DATA EXTRACT:
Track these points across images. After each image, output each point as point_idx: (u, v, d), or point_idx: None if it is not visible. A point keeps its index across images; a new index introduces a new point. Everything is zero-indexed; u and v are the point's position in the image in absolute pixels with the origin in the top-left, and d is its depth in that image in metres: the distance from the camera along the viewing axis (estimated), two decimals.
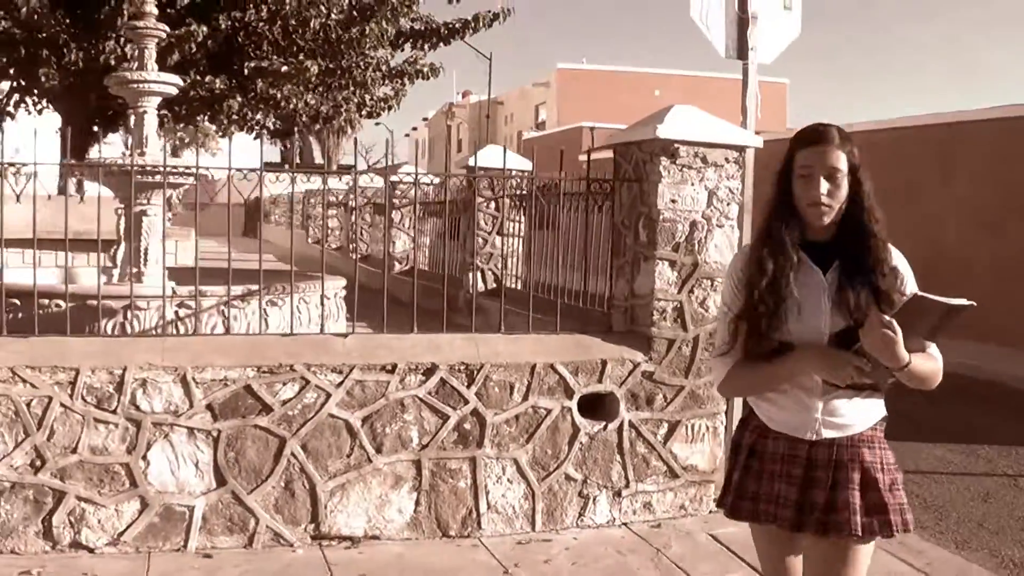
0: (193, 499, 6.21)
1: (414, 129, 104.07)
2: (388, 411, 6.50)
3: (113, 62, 14.65)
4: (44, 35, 14.91)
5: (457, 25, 17.30)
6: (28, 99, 20.35)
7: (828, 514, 3.62)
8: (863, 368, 3.44)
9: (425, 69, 18.54)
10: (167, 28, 10.92)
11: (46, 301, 7.92)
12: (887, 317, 3.34)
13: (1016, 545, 7.38)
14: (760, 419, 3.82)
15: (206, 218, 14.31)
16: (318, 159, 67.19)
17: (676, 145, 7.09)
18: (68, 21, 14.67)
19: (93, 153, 20.69)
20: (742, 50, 7.89)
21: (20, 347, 6.19)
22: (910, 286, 3.66)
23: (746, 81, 7.93)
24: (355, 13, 15.78)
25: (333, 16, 15.14)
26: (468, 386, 6.64)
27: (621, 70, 71.01)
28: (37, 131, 7.55)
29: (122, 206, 9.71)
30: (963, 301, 3.36)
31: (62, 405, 5.99)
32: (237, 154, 7.25)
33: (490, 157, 11.06)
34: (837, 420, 3.65)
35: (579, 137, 50.22)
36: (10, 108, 21.53)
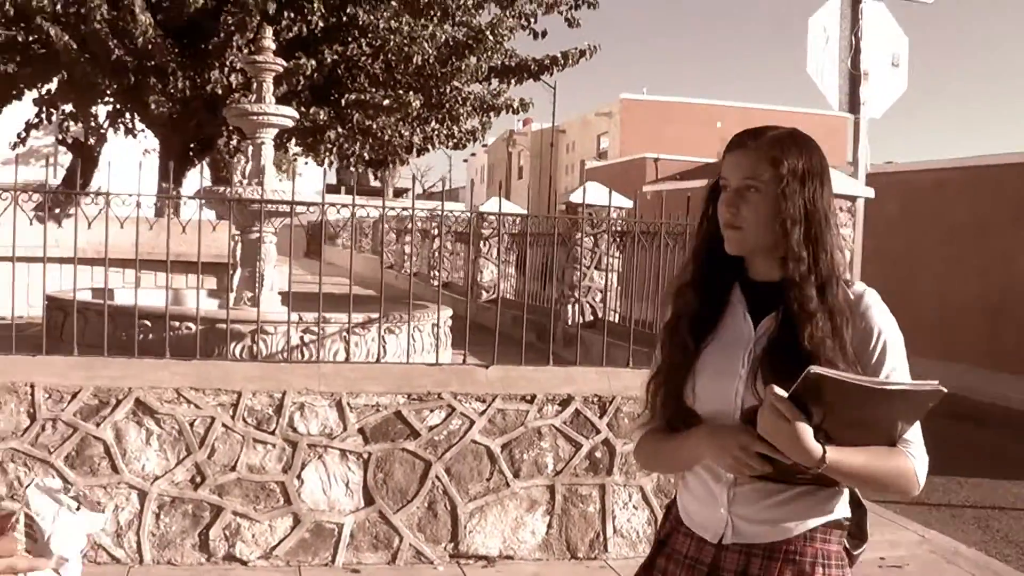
0: (342, 517, 6.59)
1: (473, 155, 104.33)
2: (526, 439, 6.86)
3: (219, 91, 15.16)
4: (154, 63, 15.44)
5: (547, 61, 17.73)
6: (123, 123, 21.00)
7: None
8: (749, 460, 2.54)
9: (515, 103, 19.04)
10: (284, 62, 11.38)
11: (177, 323, 8.33)
12: (780, 394, 2.44)
13: None
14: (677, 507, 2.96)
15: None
16: (372, 183, 67.73)
17: None
18: (176, 50, 15.21)
19: (192, 179, 21.39)
20: (854, 104, 8.23)
21: (185, 369, 6.62)
22: (890, 344, 2.71)
23: (857, 134, 8.26)
24: (449, 49, 16.24)
25: (431, 52, 15.57)
26: (600, 416, 6.99)
27: (682, 101, 71.08)
28: (131, 155, 8.03)
29: (238, 232, 10.15)
30: (903, 384, 2.56)
31: (223, 425, 6.40)
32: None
33: (592, 195, 11.42)
34: (751, 520, 2.71)
35: (642, 167, 50.60)
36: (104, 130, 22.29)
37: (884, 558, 7.11)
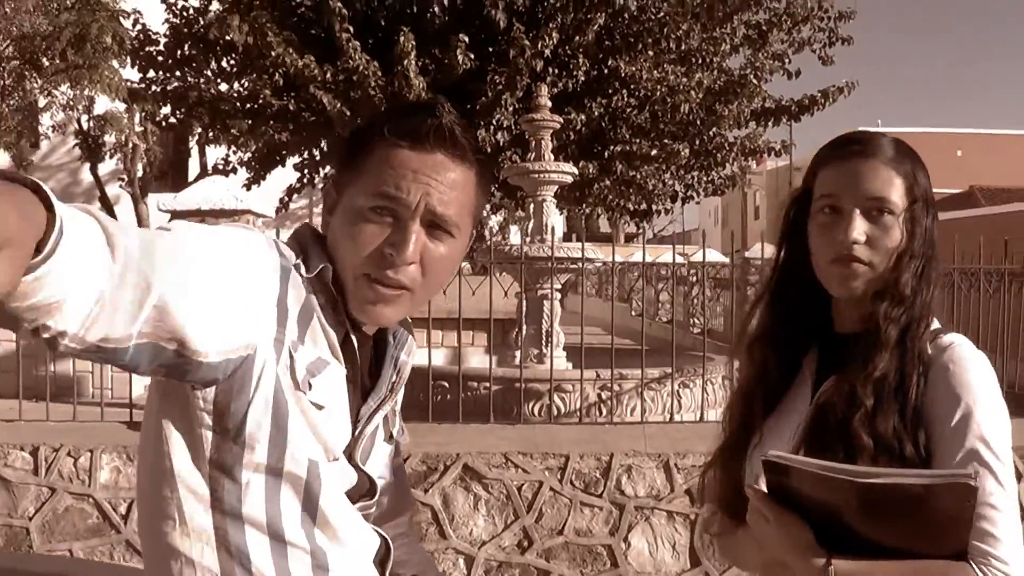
0: None
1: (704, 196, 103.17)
2: None
3: (488, 150, 15.37)
4: None
5: (806, 101, 17.44)
6: None
7: None
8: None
9: (776, 146, 18.85)
10: (560, 120, 11.45)
11: (474, 384, 8.39)
12: (757, 490, 1.91)
13: None
14: None
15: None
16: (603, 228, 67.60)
17: None
18: None
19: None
20: None
21: (510, 434, 6.68)
22: (974, 418, 1.94)
23: None
24: (713, 95, 16.13)
25: (698, 99, 15.50)
26: None
27: (920, 131, 69.10)
28: None
29: (521, 290, 10.21)
30: (899, 476, 1.75)
31: (551, 489, 6.40)
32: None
33: None
34: None
35: None
36: None
37: None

PROBLEM TO WORK ON:
Output exactly the lines of the listing above that start with the one holding "19: (93, 153, 20.69)" and go on through the one holding "36: (104, 130, 22.29)"; leave the pictures out.

SOLUTION FOR THIS EXERCISE:
19: (93, 153, 20.69)
20: (742, 50, 7.89)
21: (20, 347, 6.19)
22: (910, 286, 3.66)
23: (746, 81, 7.93)
24: (355, 13, 15.78)
25: (333, 16, 15.14)
26: (468, 386, 6.64)
27: (621, 70, 71.01)
28: (37, 131, 7.55)
29: (122, 206, 9.71)
30: (963, 301, 3.36)
31: (62, 405, 5.99)
32: (237, 154, 7.25)
33: (490, 157, 11.06)
34: (837, 420, 3.65)
35: (579, 137, 50.22)
36: (10, 108, 21.53)
0: (342, 517, 6.59)
1: (473, 155, 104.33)
2: (526, 439, 6.86)
3: (219, 91, 15.16)
4: (154, 63, 15.44)
5: (547, 61, 17.73)
6: (123, 123, 21.00)
7: None
8: (749, 460, 2.54)
9: (515, 103, 19.04)
10: (284, 62, 11.38)
11: (177, 323, 8.33)
12: (780, 394, 2.44)
13: None
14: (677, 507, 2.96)
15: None
16: (372, 183, 67.73)
17: None
18: (176, 50, 15.21)
19: (192, 179, 21.39)
20: (854, 104, 8.23)
21: (185, 369, 6.62)
22: (890, 344, 2.71)
23: (857, 134, 8.26)
24: (449, 49, 16.24)
25: (431, 52, 15.57)
26: (600, 416, 6.99)
27: (682, 101, 71.08)
28: (131, 155, 8.03)
29: (238, 232, 10.15)
30: (903, 384, 2.56)
31: (223, 425, 6.40)
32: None
33: (592, 195, 11.42)
34: (751, 520, 2.71)
35: (642, 167, 50.60)
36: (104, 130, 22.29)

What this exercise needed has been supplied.